Mise à part sortir mes lunettes fumées, mon premier rituel lorsque j’arrive dans ce coin de pays c’est de commander un verre de vin blanc. Certes, nous avons le bonheur de trouver quelques bouteilles au Canada, mais mettre les pieds sur cette terre baigner par le soleil ouvre un monde de possibilités. La gamme des cépages blancs qui se retrouvent généralement en assemblage en alliant fraîcheur et générosité est un des secrets les mieux gardés de la région. Citer un seul cépage serait injuste. Le grenache blanc est tout aussi intéressant que le bourboulenc, le vermentino, le picpoul ou la marsanne et la roussanne, pour en nommer que quelques-uns. Ceux-ci deviennent encore plus captivants lorsque vinifiés ensemble, le tout étant plus grand que la somme de ses parties. Pourtant, la clairette m’a complètement subjuguée lors de ma dernière excursion. Mettre les pieds dans un vignoble à Lirac sur lequel fleurissent des vignes non irriguées qui ont plus de 150 ans d’âge a sans aucun doute contribué à cette idylle. Ce trésor appartient au Château historique de Montfaucon. Malgré le climat sec et aride, la clairette murit tardivement et s’épanouit dans plusieurs autres coins du Rhône méridional. Les vins résultants sont munis d’une faible acidité et d’un taux d’alcool élevé. Cependant, l’amertume très agréable en fin de bouche ainsi que les notes de fleurs blanches et de fleurs d’oranger qui sont en symbioses avec les notes d’agrumes donnent une impression de fraicheur. Si vous avez la chance de mettre la main sur une bouteille de Vin de Madame la Comtesse de Montfaucon, achetez-la! Elle démontre les grandes qualités de la clairette et vous permettra de la repérer lorsqu’elle se retrouve dans un assemblage. Les vins sous l’appellation de Clairette de Bellegarde offrent une autre occasion de la découvrir.

CONSIGNE:
Que dit le texte sur la clairette à ce sujet ?
(a) Quel âge ont les vignes non irriguées du vignoble de Lirac ?
(b) Comment se caractérisent l'acidité et le taux d'alcool des vins issus de la clairette ?
(c) Sous quelle appellation peut-on aussi découvrir la clairette ?

DONNÉES FOURNIES:
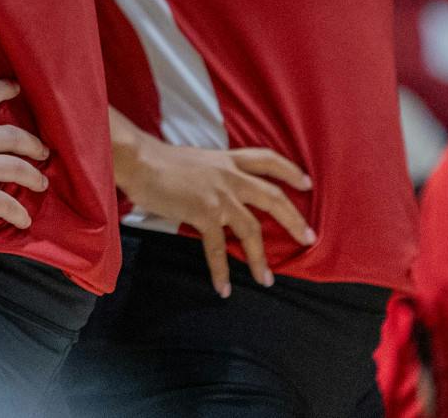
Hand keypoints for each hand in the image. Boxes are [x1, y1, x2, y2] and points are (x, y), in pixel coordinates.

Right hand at [114, 133, 313, 297]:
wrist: (139, 160)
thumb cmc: (159, 161)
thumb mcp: (196, 160)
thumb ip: (213, 173)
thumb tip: (216, 190)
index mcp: (227, 160)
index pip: (267, 160)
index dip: (290, 171)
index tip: (306, 184)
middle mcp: (229, 175)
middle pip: (272, 197)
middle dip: (294, 219)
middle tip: (308, 238)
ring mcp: (219, 195)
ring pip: (252, 229)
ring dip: (260, 258)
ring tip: (267, 280)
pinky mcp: (204, 213)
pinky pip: (217, 249)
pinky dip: (221, 271)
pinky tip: (224, 288)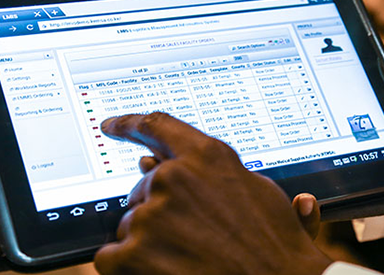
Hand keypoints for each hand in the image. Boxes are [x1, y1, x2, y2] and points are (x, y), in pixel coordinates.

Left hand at [93, 112, 332, 274]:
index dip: (128, 124)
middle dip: (159, 209)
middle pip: (144, 189)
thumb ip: (207, 172)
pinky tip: (164, 270)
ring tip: (188, 257)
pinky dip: (131, 266)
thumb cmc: (273, 245)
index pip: (156, 127)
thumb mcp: (257, 191)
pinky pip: (112, 255)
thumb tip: (156, 163)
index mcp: (205, 157)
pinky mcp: (132, 253)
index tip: (111, 125)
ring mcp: (150, 216)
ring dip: (149, 241)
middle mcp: (173, 178)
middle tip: (192, 235)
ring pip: (131, 224)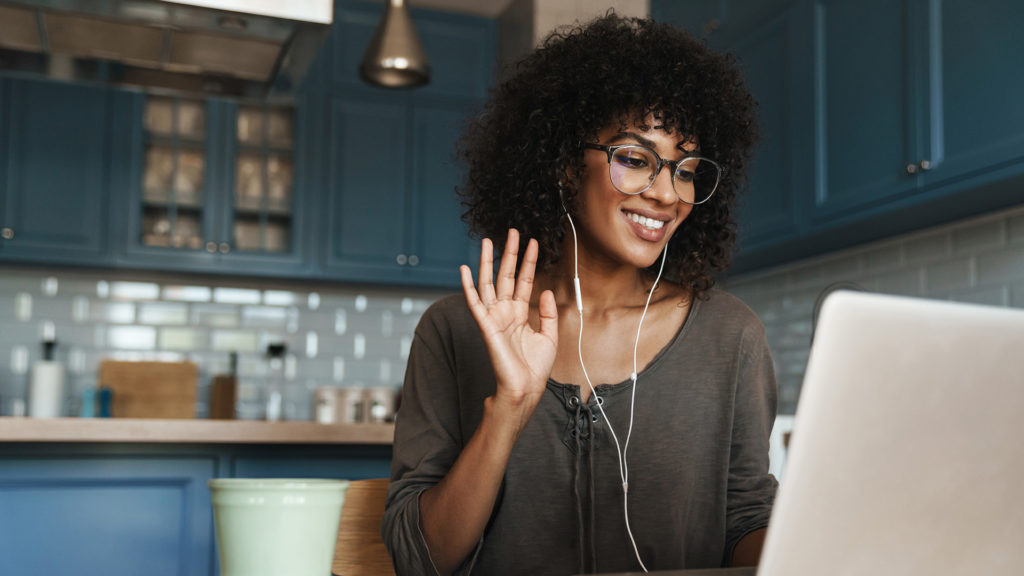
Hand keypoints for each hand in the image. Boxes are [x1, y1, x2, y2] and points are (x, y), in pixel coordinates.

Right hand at [461, 229, 557, 411]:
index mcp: (520, 313)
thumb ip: (547, 313)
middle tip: (512, 232)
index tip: (533, 243)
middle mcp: (505, 311)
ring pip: (488, 283)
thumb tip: (545, 291)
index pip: (524, 280)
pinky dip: (468, 286)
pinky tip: (465, 270)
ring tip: (488, 241)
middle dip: (509, 254)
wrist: (525, 388)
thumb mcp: (549, 336)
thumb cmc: (534, 368)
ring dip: (487, 262)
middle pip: (506, 275)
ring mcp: (495, 317)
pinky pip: (475, 303)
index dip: (529, 262)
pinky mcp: (486, 326)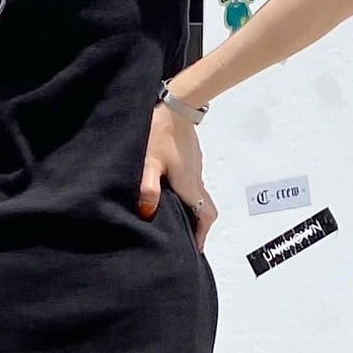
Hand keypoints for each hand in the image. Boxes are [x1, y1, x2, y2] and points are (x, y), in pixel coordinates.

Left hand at [139, 102, 217, 250]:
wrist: (176, 103)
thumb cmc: (160, 131)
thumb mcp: (149, 162)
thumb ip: (148, 187)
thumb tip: (147, 213)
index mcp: (189, 185)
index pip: (204, 216)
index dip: (201, 235)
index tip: (195, 249)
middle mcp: (196, 179)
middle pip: (206, 209)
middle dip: (199, 227)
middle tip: (188, 238)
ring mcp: (196, 168)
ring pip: (200, 196)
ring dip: (193, 210)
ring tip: (179, 220)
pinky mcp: (192, 159)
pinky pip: (195, 183)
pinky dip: (189, 195)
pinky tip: (174, 193)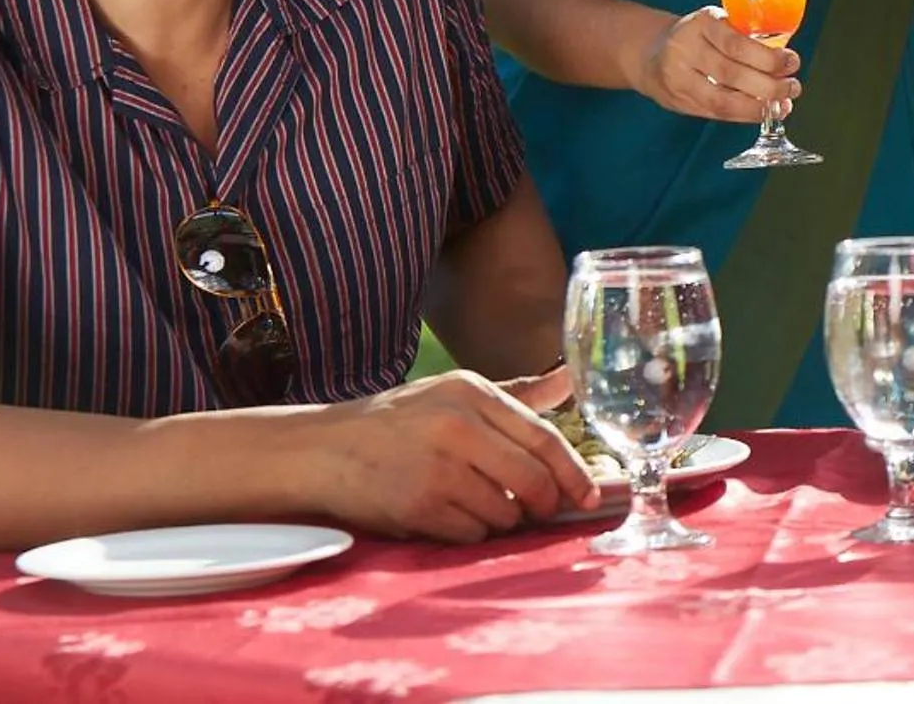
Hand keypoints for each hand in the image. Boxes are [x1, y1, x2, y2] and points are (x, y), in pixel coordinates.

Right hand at [290, 370, 598, 542]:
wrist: (324, 449)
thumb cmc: (396, 422)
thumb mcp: (452, 393)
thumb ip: (515, 393)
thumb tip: (570, 379)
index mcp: (472, 392)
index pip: (544, 438)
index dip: (574, 472)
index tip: (590, 493)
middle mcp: (458, 425)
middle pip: (534, 481)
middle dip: (545, 504)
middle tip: (539, 510)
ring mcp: (438, 467)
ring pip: (506, 513)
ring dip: (502, 519)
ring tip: (475, 503)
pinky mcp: (419, 506)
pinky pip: (473, 534)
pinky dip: (470, 532)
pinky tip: (449, 515)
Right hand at [629, 6, 800, 123]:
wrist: (650, 53)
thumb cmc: (696, 37)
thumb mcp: (715, 23)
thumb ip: (743, 35)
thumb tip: (785, 58)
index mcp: (700, 23)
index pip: (735, 43)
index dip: (767, 57)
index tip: (791, 61)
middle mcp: (685, 50)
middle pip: (731, 74)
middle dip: (769, 85)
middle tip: (793, 86)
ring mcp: (679, 80)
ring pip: (723, 100)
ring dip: (759, 106)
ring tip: (783, 104)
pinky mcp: (680, 103)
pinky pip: (717, 113)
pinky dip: (745, 114)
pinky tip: (765, 111)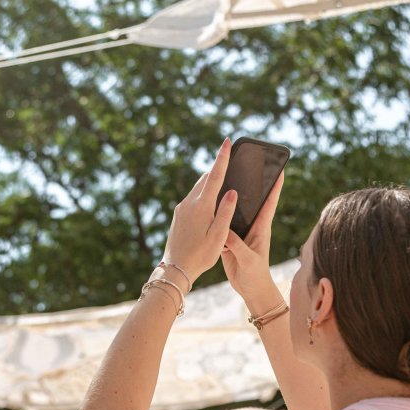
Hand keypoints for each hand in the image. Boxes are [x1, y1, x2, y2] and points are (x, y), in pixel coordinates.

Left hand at [162, 138, 237, 280]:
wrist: (176, 268)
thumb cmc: (200, 256)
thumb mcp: (219, 236)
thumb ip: (226, 213)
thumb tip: (233, 191)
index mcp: (201, 206)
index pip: (215, 176)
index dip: (222, 157)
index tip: (227, 141)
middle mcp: (188, 203)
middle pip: (205, 178)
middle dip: (217, 168)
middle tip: (228, 157)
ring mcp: (181, 208)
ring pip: (198, 188)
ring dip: (210, 181)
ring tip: (222, 178)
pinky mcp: (178, 215)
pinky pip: (192, 198)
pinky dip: (203, 193)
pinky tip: (209, 201)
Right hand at [221, 170, 283, 307]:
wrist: (250, 290)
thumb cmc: (255, 275)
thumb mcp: (248, 260)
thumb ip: (237, 245)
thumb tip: (223, 229)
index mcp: (262, 228)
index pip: (271, 201)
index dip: (276, 184)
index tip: (280, 167)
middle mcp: (252, 225)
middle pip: (253, 200)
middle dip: (252, 182)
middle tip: (248, 162)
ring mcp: (240, 231)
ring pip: (235, 209)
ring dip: (231, 196)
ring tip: (225, 177)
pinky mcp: (229, 238)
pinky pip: (223, 223)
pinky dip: (218, 213)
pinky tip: (209, 203)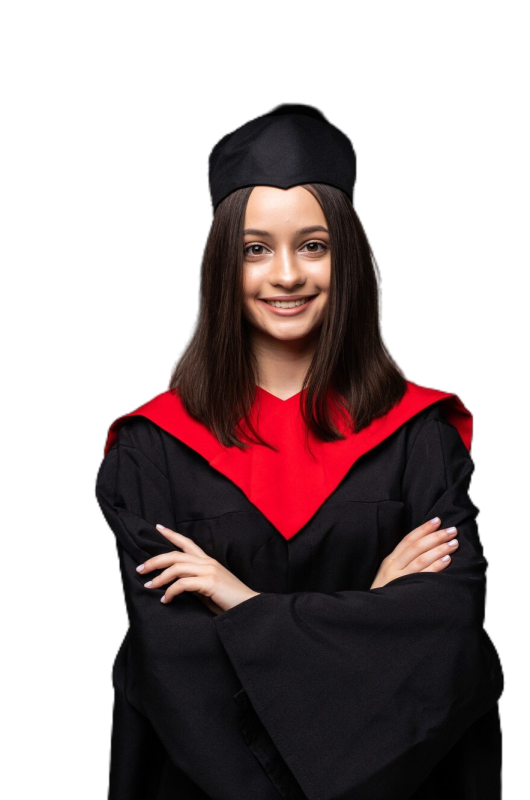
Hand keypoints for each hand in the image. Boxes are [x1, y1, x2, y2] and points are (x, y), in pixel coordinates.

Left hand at [136, 524, 259, 613]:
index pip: (187, 543)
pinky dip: (170, 591)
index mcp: (208, 561)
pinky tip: (166, 600)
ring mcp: (209, 571)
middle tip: (140, 569)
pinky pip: (182, 583)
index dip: (171, 535)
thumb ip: (194, 582)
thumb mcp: (208, 588)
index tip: (158, 528)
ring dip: (159, 577)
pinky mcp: (209, 582)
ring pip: (176, 567)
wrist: (249, 607)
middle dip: (155, 560)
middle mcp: (207, 562)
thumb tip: (175, 583)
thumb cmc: (229, 601)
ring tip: (149, 586)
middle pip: (175, 554)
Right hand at [370, 517, 458, 589]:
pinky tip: (447, 560)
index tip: (438, 520)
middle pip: (416, 546)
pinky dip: (436, 566)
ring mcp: (398, 577)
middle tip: (452, 530)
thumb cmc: (384, 593)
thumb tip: (424, 549)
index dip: (423, 529)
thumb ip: (402, 562)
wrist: (372, 613)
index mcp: (390, 560)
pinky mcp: (404, 589)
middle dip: (436, 536)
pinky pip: (423, 575)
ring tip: (453, 544)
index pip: (408, 539)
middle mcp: (393, 566)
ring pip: (421, 558)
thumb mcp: (388, 574)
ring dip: (439, 549)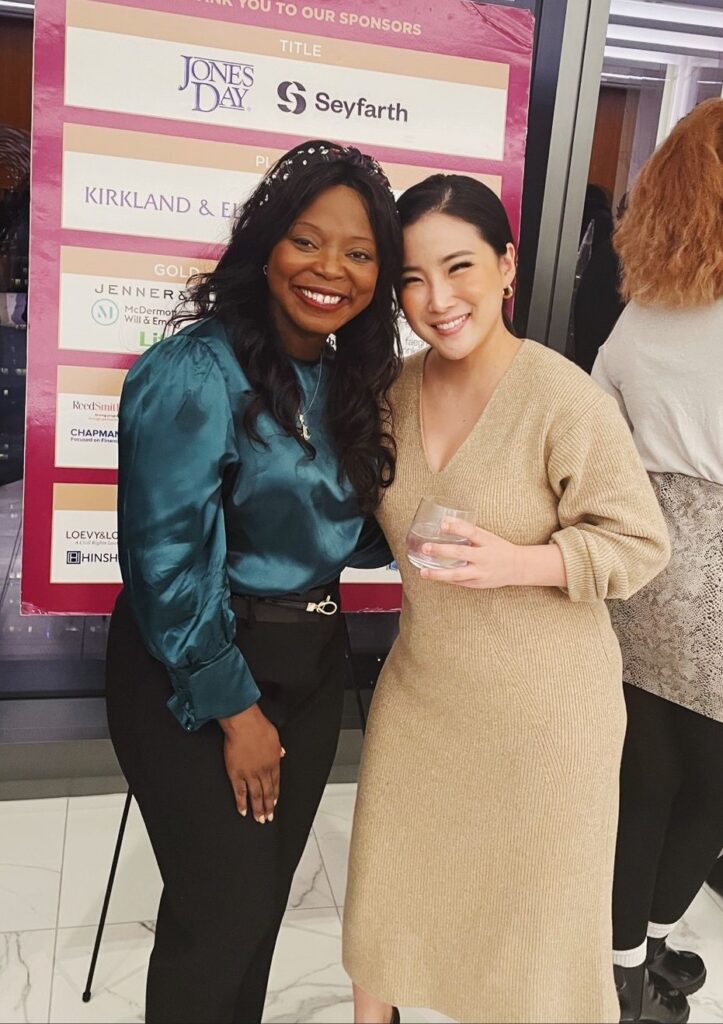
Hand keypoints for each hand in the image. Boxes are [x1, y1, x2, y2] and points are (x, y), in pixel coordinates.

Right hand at [218, 704, 284, 823]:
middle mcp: (263, 771)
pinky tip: (243, 811)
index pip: (276, 783)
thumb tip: (281, 753)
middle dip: (268, 807)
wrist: (245, 724)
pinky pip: (239, 792)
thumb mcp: (275, 736)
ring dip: (258, 809)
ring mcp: (250, 774)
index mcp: (273, 762)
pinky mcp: (236, 774)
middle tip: (268, 818)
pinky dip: (241, 803)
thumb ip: (278, 748)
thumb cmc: (259, 726)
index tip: (274, 803)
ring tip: (259, 819)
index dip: (274, 795)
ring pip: (256, 796)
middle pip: (267, 793)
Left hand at [419, 518, 521, 588]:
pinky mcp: (477, 584)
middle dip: (441, 551)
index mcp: (487, 541)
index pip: (471, 532)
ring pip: (457, 574)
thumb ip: (469, 531)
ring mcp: (480, 572)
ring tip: (423, 572)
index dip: (457, 528)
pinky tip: (433, 576)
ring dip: (438, 574)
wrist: (517, 567)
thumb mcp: (488, 536)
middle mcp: (483, 557)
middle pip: (461, 553)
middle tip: (425, 548)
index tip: (443, 524)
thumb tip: (445, 521)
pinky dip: (445, 579)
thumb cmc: (498, 549)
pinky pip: (459, 582)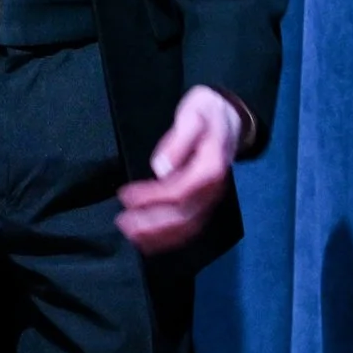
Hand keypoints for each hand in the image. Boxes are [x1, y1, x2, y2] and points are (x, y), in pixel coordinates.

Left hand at [117, 85, 242, 252]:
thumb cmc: (207, 113)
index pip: (179, 191)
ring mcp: (211, 199)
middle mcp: (214, 189)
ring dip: (157, 234)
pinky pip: (189, 227)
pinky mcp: (206, 203)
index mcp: (211, 168)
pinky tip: (147, 238)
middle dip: (150, 223)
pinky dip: (168, 237)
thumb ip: (178, 140)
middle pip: (182, 216)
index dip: (151, 198)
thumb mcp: (193, 113)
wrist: (230, 118)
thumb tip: (160, 167)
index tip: (125, 195)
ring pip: (186, 227)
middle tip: (122, 221)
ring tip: (130, 232)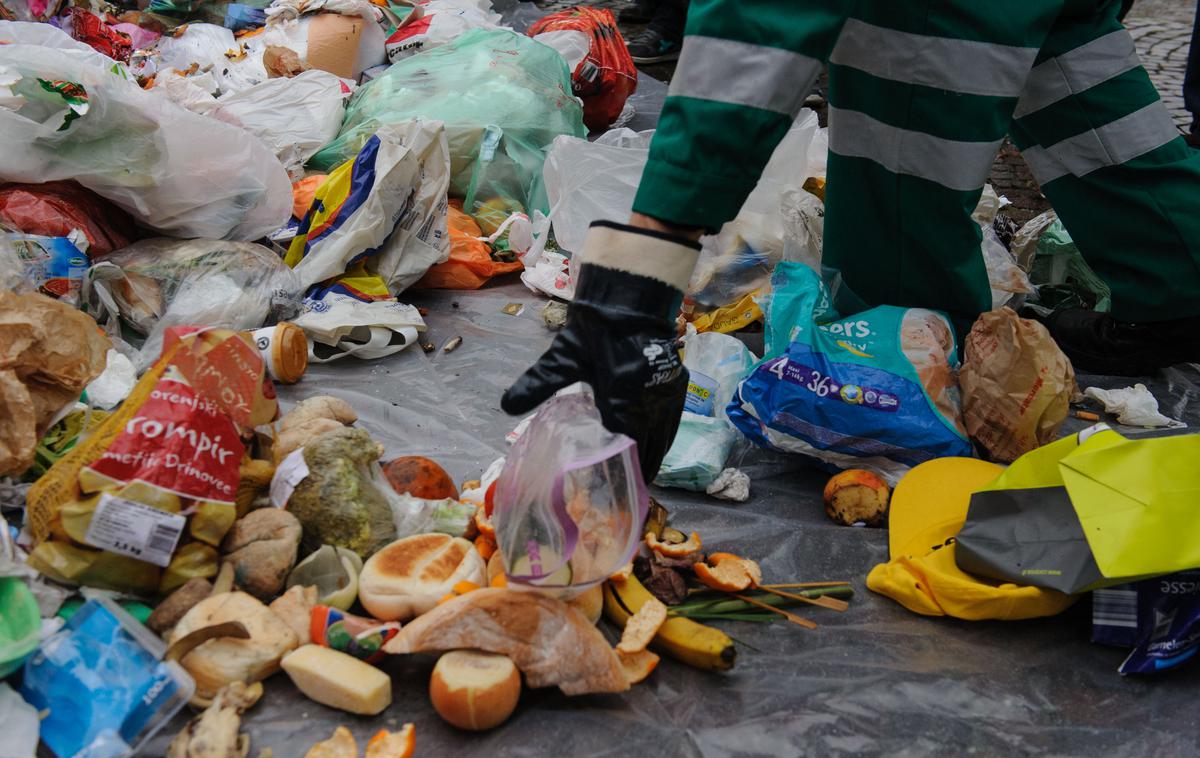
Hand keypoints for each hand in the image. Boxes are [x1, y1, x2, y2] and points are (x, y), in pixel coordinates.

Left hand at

RÉPONSE:
(a) Plus de 150 ans.
(b) Faible acidité et taux d'alcool élevé.
(c) Clairette de Bellegarde.